Eigentlich wäre er doch so gerne wie eine der Familien aus der Werbung, die morgens mit effizient gepackten Taschen eine wohlaufgeräumte Wohnung verlassen. Stattdessen erinnere der Abflug seiner Familie an eine bellende Hundemeute: „Wo..wo..wo!“ Wo das Handy, wo die gerade heute gebrauchten Utensilien – es liegt zu Hause eindeutig zu viel rum, als dass man das Benötigte einfach so finden könnte. Ein Programm zum Entrümpeln muss also her, etwa das der japanischen Minimalismus-Meisterin Marie Kondo, die nur noch den Besitz von Dingen gestattet, die glücklich machen, und empfiehlt, sich von allen anderen mit einem kleinen Dankesritual zu trennen.
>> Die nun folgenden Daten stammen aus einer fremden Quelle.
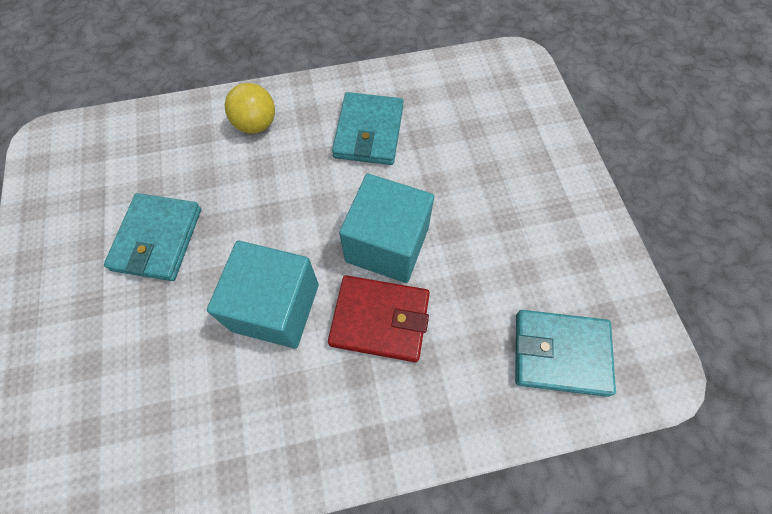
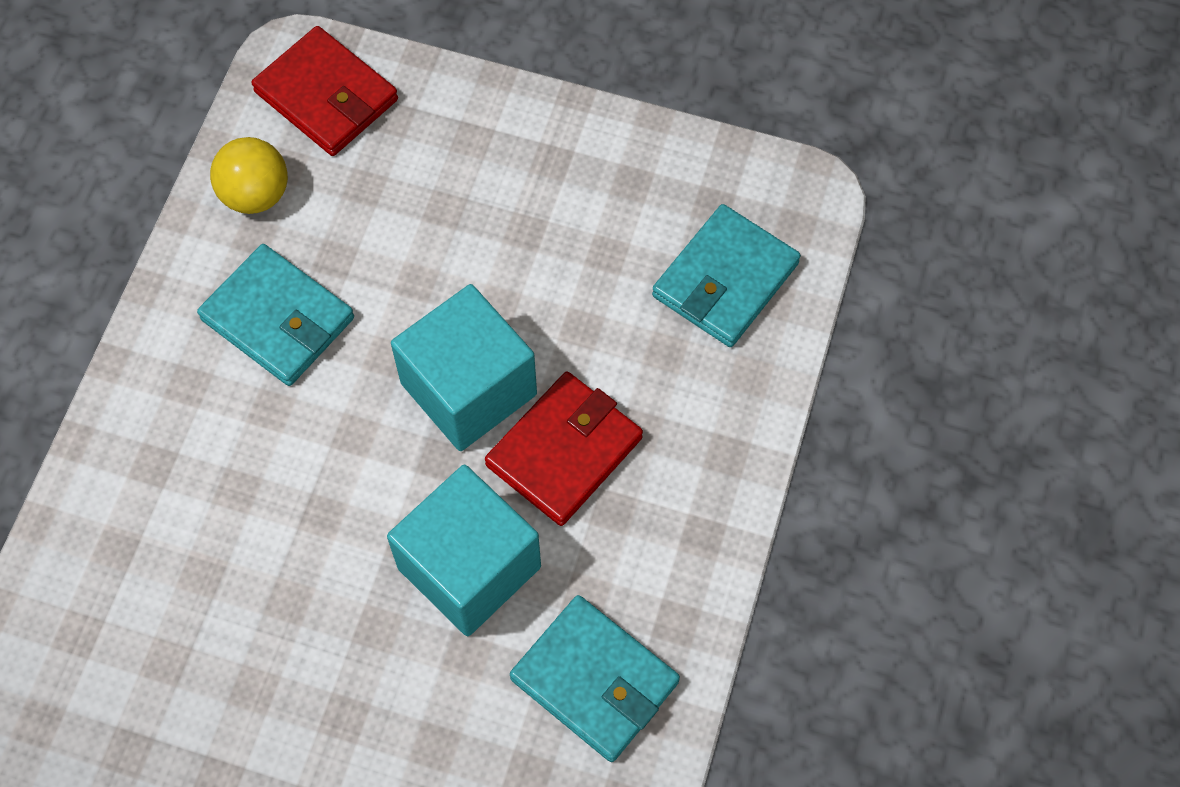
camera: 60 degrees left, 0 degrees up
turquoise wallet [104,193,201,281] -> turquoise wallet moved to [510,595,680,762]
yellow ball [225,83,275,134] -> yellow ball moved to [210,137,288,214]
none -> red wallet [252,26,398,156]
Die Anwendung der Regeln auf die nette deutsche Durchschnittsfamilie wie die Bossis kann allerdings Probleme bereiten. Am einfachsten scheint noch das Aussortieren von Kleidern – vielleicht auch, weil dies Domäne der Ehefrau ist: „Der Kleiderschrank ist so voll, dass beim Öffnen ab und zu eine Motte heraus taumelt, um nach Luft zu schnappen, aber sie steht davor und hat nichts anzuziehen.“ Etwas komisch kommt er sich allerdings vor, wenn er mit seinen alten Socken reden soll, um sie zu verabschieden.
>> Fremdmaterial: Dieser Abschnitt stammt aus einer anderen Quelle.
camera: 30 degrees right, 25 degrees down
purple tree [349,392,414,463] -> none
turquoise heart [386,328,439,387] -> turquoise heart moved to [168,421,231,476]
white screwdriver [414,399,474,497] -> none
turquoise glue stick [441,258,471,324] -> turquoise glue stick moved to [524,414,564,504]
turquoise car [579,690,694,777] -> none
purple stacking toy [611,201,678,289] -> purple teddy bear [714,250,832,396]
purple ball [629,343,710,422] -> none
Die Entsorgungsrunde für die unnötigen Bücher fördert quasi die Familiengeschichte zutage. Nie gelesene Erziehungsratgeber: „Wer hat schon Zeit, die zu lesen, wenn man kleine Kinder hat“, jede Menge Kochbücher aus der ersten Zeit der Ehe, die rasch abgelöst wurden von Diätratgebern, bis der Ehefrau die Erkenntnis dämmerte: „Frauen mit etwas mehr auf den Hüften haben statistisch eine höhere Lebenserwartung als die Ehemänner, die ihnen das sagen.“ Und dann war da noch das immer noch in Folie eingeschweißte Handbuch „Windows 98“. Die Idee, die Bücherkiste mit einem schön gemalten „Zu verschenken“-Schild vor die Tür zu stellen, bringt den unerwarteten Effekt, dass die Kiste immer voller wird – auch die Nachbarn haben Bücher, die sie loswerden wollen.
Drei Thermometer –
das hat schon seinen Sinn
Noch tiefer in die eigene, halb vergessene Kindheit und Jugend geht es mit dem Aussortieren von Schallplatten und Musikkassetten. Plötzlich ist man wieder der kleine Junge, der mit dem Finger über der Aufnahmetaste da sitzt, um auf keinen Fall das Lieblingslied zu verpassen. Was aber heute das richtig nostalgische Gefühl auslöst, so Bossi, sei weniger die Musik, „die kriegt man ja überall, auf Youtube oder CD“ – es sind die Stimmen der damaligen Moderatoren. Man kann aber auch überrascht werden, etwa, wenn man den Kindern was Lehrreiches antun will und eine Verkehrserziehungskassette von anno Tobak abspielt: Beim Eröffnungslied wimmelt es von heute nicht mehr politisch korrekten Begriffen: Neger etwa.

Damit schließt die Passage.